Navalha na carne tem a estrutura fechada de um drama – o que faz com que a peça esteja à margem de qualquer ousadia formal. Porém, os diálogos – ferramenta essencial à forma dramática – são agudos, encrespados, proferidos no limite da irrupção da violência física, convertendo, muitas vezes, assim, a vivência do drama naturalista em uma experiência expressionista, que podemos exemplificar por meio de três situações básicas. Inicialmente, as falas dos personagens não estabelecem interações legítimas entre eles; antes, comunicam somente suas obsessões expressivas. Em segundo lugar, a pressão emocional a que estão submetidos os protagonistas, por exemplo, os leva a embaralhar os níveis ontológicos, fazendo com que Neusa Sueli, por exemplo, chegue mesmo a duvidar do fato de ser gente. Por fim, a vivência interior desses três seres brutos e brutalizados é posta como absoluta: Neusa, Vado e Veludo não agem como se estivessem no inferno. Aprisionados entre as quatro paredes daquele asilo da desgraça, ínfero e macabro, eles, de fato, estão no inferno – disfarçado de um velho quarto de pensão.

A inquietante atmosfera de expressionismo confessional criada, então, no Espaço Mínimo é garantida não somente pela segura direção de Fernando Aveiro como também pelo firme trabalho do trio de atores, cada um indo buscar a seu modo um estilo próprio de interpretação. Murilo Inforsato confere ao violento e repulsivo Vado as tintas de um naturalismo muito convincente. Humberto Caligari explora outra vertente. Seu Veludo é um tipo essencialmente teatral, calcado na assunção de uma máscara facial estilizada, algo hierática. Já Bárbara Salomé compensa a pouca idade para viver uma prostituta beirando os 50 anos com uma energia e um domínio técnico de corpo e voz muito expressivos.

Entretanto, essa atmosfera íntima, confessional, de drama naturalista com fumos de expressionismo de Por acaso, Navalha, por mais sedutora que seja na esfera da realização de um bom espetáculo, como é o caso aqui, parece evidenciar uma questão muito espinhosa, lançada a partir de quando a experiência cênica termina. A proximidade natural que a montagem estabelece entre o público e os personagens soa mais como uma segunda derrota do naturalismo do que como a afirmação da evidência do seu poder de comunicação. (Utópico mesmo seria pensar no estado catártico a que seria submetido o público por meio do despertar de um sentimento de angústia solidária que ele teria por esses anti-heróis).

Se há cinquenta anos, os tipos marginais de Plínio Marcos ousaram pisar nos palcos dos teatros brasileiros, reivindicando para si o estatuto de personagens dramáticos, hoje, uma galeria infinitamente maior de marginalizados ousa pisar nas ruas em que passamos todos os dias somente a fim de reivindicar um punhado de moedas para o consumo de mais uma pedra de crack. Os sem-nada atuais se desdramatizaram. Assim como se desdramatizou a consciência do homem contemporâneo.

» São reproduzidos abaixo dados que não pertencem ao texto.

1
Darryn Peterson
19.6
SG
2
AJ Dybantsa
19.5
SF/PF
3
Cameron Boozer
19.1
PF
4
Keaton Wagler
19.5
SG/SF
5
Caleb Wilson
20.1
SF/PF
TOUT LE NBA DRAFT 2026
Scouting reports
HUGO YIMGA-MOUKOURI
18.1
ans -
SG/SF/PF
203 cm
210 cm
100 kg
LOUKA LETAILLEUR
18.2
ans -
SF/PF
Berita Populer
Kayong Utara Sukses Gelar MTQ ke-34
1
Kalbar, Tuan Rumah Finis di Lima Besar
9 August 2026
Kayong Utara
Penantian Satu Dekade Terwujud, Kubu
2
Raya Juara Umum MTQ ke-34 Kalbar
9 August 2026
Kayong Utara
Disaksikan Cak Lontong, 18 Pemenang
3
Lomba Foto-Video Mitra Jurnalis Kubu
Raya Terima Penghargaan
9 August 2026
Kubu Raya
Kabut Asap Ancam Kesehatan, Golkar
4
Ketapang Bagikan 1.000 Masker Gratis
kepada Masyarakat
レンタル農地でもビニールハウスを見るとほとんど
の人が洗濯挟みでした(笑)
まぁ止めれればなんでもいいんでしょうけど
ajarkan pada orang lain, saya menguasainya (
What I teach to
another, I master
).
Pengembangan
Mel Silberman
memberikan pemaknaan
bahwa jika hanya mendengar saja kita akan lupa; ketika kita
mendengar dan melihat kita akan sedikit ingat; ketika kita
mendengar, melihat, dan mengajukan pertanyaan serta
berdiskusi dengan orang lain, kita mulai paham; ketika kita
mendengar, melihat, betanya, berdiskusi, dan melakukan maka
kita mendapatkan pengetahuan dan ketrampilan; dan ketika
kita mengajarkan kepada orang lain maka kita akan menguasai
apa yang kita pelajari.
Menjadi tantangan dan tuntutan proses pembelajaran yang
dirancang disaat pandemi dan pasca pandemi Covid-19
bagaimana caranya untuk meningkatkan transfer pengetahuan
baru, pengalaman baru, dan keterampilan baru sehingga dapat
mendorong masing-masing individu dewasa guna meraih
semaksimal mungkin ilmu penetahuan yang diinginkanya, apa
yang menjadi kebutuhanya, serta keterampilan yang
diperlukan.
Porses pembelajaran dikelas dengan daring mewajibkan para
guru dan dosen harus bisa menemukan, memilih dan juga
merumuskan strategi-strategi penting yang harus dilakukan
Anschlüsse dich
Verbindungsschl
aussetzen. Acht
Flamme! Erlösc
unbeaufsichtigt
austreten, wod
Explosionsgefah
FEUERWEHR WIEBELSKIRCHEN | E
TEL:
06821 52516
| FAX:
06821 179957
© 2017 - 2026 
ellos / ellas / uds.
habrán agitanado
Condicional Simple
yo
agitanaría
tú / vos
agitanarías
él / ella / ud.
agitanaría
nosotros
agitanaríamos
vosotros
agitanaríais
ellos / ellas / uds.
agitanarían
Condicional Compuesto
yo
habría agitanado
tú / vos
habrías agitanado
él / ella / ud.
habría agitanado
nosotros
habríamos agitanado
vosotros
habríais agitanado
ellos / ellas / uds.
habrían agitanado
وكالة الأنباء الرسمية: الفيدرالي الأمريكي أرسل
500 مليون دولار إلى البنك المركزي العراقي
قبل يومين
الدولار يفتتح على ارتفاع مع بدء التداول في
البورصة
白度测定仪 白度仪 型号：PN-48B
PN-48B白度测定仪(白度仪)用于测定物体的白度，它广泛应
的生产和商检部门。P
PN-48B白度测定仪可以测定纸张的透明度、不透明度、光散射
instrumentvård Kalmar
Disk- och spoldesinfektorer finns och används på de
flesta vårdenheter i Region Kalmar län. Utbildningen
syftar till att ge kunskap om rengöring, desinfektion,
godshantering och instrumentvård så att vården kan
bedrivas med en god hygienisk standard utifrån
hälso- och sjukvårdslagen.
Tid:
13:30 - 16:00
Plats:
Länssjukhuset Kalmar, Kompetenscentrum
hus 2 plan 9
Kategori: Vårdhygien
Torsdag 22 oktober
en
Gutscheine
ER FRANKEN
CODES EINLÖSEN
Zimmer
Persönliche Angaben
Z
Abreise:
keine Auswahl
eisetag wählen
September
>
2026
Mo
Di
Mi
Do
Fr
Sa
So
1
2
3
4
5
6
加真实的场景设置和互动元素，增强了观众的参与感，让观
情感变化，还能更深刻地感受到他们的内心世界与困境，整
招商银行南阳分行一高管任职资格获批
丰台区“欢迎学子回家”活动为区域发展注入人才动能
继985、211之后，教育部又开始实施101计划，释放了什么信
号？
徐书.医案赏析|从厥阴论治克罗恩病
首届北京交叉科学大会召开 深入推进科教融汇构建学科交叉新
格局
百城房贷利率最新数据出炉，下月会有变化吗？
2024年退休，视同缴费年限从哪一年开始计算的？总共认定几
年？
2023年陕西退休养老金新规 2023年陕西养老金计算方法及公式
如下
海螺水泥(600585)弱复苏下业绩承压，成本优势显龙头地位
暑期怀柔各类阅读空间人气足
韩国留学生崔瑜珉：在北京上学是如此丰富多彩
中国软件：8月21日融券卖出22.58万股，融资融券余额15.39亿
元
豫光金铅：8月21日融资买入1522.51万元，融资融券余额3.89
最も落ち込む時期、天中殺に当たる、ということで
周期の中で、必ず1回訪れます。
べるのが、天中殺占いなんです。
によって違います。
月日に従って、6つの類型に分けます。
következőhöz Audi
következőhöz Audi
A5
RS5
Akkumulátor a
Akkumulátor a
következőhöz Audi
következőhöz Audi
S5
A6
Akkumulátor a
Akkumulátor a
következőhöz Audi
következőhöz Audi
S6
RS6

Saber que Neusa Sueli não é gente nos é indiferente, nos dias atuais, porque há toda uma massa de não-gente circulando a nossa volta a quem dedicamos a mesma indiferença. Essa, sim, é uma grande violência, cujo conteúdo manifesto o discurso do drama naturalista procura cercar, mas cuja estrutura profunda ele se mostra incapaz de atingir.